In a nutshell the 'fiscal cliff' debate is made of two high level arguments:
1. Automatic budget cuts that begin in 2013 will thrust the US economy into recession.
2. Budgets are out of control and will drive the economy towards an economic abyss.
Both arguments are unfortunately correct. Forget the fiscal cliff - the current budget quagmire is precisely what could eventually lead to a hyperinflationary cliff.
You see, hyperinflation is almost always a political problem. Decisions are made over a number of years (or decades) that benefit the immediate ruling class but put off tough choices to a future administration. As tough choices are delayed, the tradeoff becomes increasingly painful as society adapts to an unrealistic status quo. As the tradeoff becomes increasingly painful, the incentive to delay the day of reckoning grows stronger. Nobody wants to be known as the guy that brought the US economy to its knees...even if it was for its own good.
Talk about hyperinflation may sound like the ravings of an extremist. However, this is precisely why hyperinflations are so devastating. The masses (including main stream media) simply aren't built to foresee extreme events (aka black swans) and can't adequately prepare. Of course, when such an extreme event does occur the main stream media claims that it came out of nowhere and that nobody could foresee it. In reality, the pressure that leads to black swan events - such as hyperinflations - often builds over years and years.
The six charts below illustrate why the hyperinflationary pressure in America is growing. This is not necessarily a forecast for hyperinflation - this is simply a demonstration that some of the precursors to a hyperinflationary cliff are building.
The first chart below shows how the growth in US nominal GDP has clearly been driven by growth in US government debt. In recent years the amount of debt growth needed to sustain fairly moderate nominal GDP growth has risen. In other words, the effectiveness of debt growth is diminishing and in the future it may take even faster debt growth to maintain moderate levels of economic activity.
(Note: all graphs created by Plan B Economics using data from St. Louis Fed and USDA.)
This next chart shows the results of the above relationship between US government debt growth and US GDP growth. Debt has grown very rapidly over the past several years and is now 100%+ of GDP. Again, this shows that the US economy is becoming increasingly dependent on borrowed money to keep moving forward.

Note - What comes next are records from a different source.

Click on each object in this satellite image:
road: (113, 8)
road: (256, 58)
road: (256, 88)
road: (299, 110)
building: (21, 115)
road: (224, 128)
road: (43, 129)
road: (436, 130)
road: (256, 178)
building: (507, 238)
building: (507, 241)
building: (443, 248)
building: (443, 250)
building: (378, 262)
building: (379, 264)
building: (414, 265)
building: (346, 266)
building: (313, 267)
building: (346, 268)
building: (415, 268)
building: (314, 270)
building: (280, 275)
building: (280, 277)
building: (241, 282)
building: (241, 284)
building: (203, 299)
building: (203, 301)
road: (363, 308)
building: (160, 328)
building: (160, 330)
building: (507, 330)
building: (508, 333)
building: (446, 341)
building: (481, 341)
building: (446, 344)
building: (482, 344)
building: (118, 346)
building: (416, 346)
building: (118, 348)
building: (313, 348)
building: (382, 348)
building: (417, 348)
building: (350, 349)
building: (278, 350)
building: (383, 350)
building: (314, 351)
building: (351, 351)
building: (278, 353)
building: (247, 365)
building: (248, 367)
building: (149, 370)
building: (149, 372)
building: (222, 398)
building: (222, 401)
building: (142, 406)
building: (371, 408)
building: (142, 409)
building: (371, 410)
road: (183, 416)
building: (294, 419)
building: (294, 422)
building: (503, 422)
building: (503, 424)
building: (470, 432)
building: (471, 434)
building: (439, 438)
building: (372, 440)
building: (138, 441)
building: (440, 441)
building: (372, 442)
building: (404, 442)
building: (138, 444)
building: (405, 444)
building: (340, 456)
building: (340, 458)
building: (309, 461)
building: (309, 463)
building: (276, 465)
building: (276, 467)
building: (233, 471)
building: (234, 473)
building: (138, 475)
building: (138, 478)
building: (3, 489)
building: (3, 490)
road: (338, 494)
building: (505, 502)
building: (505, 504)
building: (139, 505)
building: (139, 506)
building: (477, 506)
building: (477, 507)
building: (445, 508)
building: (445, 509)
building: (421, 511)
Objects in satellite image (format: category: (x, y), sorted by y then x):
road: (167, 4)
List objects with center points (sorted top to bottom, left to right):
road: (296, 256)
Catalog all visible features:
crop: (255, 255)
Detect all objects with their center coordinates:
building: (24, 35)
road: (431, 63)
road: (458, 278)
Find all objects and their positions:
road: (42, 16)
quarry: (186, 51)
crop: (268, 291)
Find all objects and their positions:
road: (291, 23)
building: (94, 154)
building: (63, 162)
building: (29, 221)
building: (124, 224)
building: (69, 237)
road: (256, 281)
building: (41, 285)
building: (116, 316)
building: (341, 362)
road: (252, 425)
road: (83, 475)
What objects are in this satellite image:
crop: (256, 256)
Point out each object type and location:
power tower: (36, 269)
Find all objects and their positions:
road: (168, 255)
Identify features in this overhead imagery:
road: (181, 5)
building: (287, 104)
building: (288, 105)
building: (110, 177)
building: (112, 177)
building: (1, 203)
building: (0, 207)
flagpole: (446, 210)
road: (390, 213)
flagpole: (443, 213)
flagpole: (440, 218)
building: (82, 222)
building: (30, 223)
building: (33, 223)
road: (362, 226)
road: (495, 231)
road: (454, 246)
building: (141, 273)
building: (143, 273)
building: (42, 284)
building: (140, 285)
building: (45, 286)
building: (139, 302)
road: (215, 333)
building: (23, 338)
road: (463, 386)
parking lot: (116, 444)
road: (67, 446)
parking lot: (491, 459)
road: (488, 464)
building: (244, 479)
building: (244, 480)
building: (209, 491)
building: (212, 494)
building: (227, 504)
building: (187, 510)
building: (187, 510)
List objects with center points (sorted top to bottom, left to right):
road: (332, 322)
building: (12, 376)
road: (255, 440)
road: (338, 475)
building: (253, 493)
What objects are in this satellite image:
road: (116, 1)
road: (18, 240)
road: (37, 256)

When governments borrow money it means they are spending more than they take in. It is often this overspending that keeps the economy afloat. However, the extra money needs to come from somewhere. As you can see in the chart below, for every dollar spent by the US government about $0.30 must be borrowed. While this is a slight improvement from the depths of the Great Recession the dependence on the generosity of creditors is still scary. If creditors ever stopped lending to the US, greater money printing would have to take their place.
The next chart summarizes why the American government is forced to spend more than it takes in. If it didn't there would be riots in the streets. The US government is providing the basic needs for a large proportion of its population. 15% of the US population is on food stamps!
While the food stamp program isn't the only evidence of social dependency, it is probably the most acute. Take the food away and we'll see riots in the street within 3 days. Perhaps even revolution within a couple weeks. The US government simply cannot take away some of these benefits.
As it turns out, almost 2/3rds of government spending is going to social benefits to persons (green line in chart below). So, not only is the government unable to withdraw food stamp support, it is unable to withdraw from hundreds of support programs that make up the majority of government spending. Again, withdraw the support and at best you don't get re-elected...at worst, citizens overthrow the government.
It's not just the special interest groups that will suffer if spending on social programs is cut. The entire US economy will suffer. The chart below shows that social benefit spending makes up about 15% of US GDP. The entire economy is being propped up by spending on social programs. Take away the support and the economy tanks.
At this point, it almost doesn't matter what the 'right' thing to do is. There is no right or wrong anymore. The time for the altruistic decisions was years ago before the US chose a path of dependence.
Today, it is almost impossible to cut spending because the population and economy is dependent on it. Worse, as the effects of spending shrink more spending is needed to maintain the status quo.
Today the US government can borrow at ultra low rates - tomorrow, creditors may withdraw and interest rates may skyrocket. If that were to happen the government could choose to print (more) money to pay for social lubrication and keep the population sanguine for a few more months. It is this sort of trapping that can eventually lead to a hyperinflationary cliff.
While many investors have turned to gold (GLD), silver (SLV) and commodities (DBC) as a potential hedge against currency collapse, there are other ways to potentially protect. Nobody really knows what will work until after the fact, but some investors believe that US stocks (SPY) - particularly ones with pricing power - could fare well. Other US investors might want to consider investing in non-US assets such as the iShares MSCI EAFE Index Fund (EFA).
Personally, I'll stick with gold as my insurance policy against currency collapse.
Disclosure: I have no positions in any stocks mentioned, and no plans to initiate any positions within the next 72 hours.
Additional disclosure: Data Source: St Louis Fed, USDA. This is not advice. While the author makes every effort to provide high quality information, the information is not guaranteed to be accurate and should not be relied on. Investing involves risk and you could lose all your money. Consult a professional advisor before making any investing decisions.